### Directions for this task
Repeat every line of the data verbatim.

### Material for this task

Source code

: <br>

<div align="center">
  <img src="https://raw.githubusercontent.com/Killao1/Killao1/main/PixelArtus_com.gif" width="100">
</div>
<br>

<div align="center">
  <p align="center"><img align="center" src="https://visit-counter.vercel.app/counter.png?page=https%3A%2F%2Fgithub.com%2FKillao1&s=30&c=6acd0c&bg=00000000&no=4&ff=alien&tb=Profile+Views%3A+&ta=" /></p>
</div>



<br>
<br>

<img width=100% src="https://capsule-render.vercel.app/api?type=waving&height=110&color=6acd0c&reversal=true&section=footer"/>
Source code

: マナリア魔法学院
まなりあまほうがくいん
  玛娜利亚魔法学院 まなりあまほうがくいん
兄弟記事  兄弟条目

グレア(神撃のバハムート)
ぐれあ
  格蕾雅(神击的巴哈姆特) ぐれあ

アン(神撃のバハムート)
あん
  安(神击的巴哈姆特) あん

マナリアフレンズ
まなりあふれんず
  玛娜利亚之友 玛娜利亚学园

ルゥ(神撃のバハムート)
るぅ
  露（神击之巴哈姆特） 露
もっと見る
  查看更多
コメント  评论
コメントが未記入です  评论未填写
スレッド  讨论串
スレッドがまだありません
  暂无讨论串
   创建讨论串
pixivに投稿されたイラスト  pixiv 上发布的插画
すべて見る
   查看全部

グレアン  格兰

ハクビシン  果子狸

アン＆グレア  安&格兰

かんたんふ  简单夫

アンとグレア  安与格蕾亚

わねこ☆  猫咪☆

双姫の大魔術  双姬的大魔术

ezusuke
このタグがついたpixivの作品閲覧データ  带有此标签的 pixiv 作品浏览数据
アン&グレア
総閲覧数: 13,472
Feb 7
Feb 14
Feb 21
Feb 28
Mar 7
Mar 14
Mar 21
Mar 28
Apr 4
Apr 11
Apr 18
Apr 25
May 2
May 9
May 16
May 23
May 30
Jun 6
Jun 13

### Response to the exercise
Source code

: <br>

<div align="center">
  <img src="https://raw.githubusercontent.com/Killao1/Killao1/main/PixelArtus_com.gif" width="100">
</div>
<br>

<div align="center">
  <p align="center"><img align="center" src="https://visit-counter.vercel.app/counter.png?page=https%3A%2F%2Fgithub.com%2FKillao1&s=30&c=6acd0c&bg=00000000&no=4&ff=alien&tb=Profile+Views%3A+&ta=" /></p>
</div>



<br>
<br>

<img width=100% src="https://capsule-render.vercel.app/api?type=waving&height=110&color=6acd0c&reversal=true&section=footer"/>
Source code

: マナリア魔法学院
まなりあまほうがくいん
  玛娜利亚魔法学院 まなりあまほうがくいん
兄弟記事  兄弟条目

グレア(神撃のバハムート)
ぐれあ
  格蕾雅(神击的巴哈姆特) ぐれあ

アン(神撃のバハムート)
あん
  安(神击的巴哈姆特) あん

マナリアフレンズ
まなりあふれんず
  玛娜利亚之友 玛娜利亚学园

ルゥ(神撃のバハムート)
るぅ
  露（神击之巴哈姆特） 露
もっと見る
  查看更多
コメント  评论
コメントが未記入です  评论未填写
スレッド  讨论串
スレッドがまだありません
  暂无讨论串
   创建讨论串
pixivに投稿されたイラスト  pixiv 上发布的插画
すべて見る
   查看全部

グレアン  格兰

ハクビシン  果子狸

アン＆グレア  安&格兰

かんたんふ  简单夫

アンとグレア  安与格蕾亚

わねこ☆  猫咪☆

双姫の大魔術  双姬的大魔术

ezusuke
このタグがついたpixivの作品閲覧データ  带有此标签的 pixiv 作品浏览数据
アン&グレア
総閲覧数: 13,472
Feb 7
Feb 14
Feb 21
Feb 28
Mar 7
Mar 14
Mar 21
Mar 28
Apr 4
Apr 11
Apr 18
Apr 25
May 2
May 9
May 16
May 23
May 30
Jun 6
Jun 13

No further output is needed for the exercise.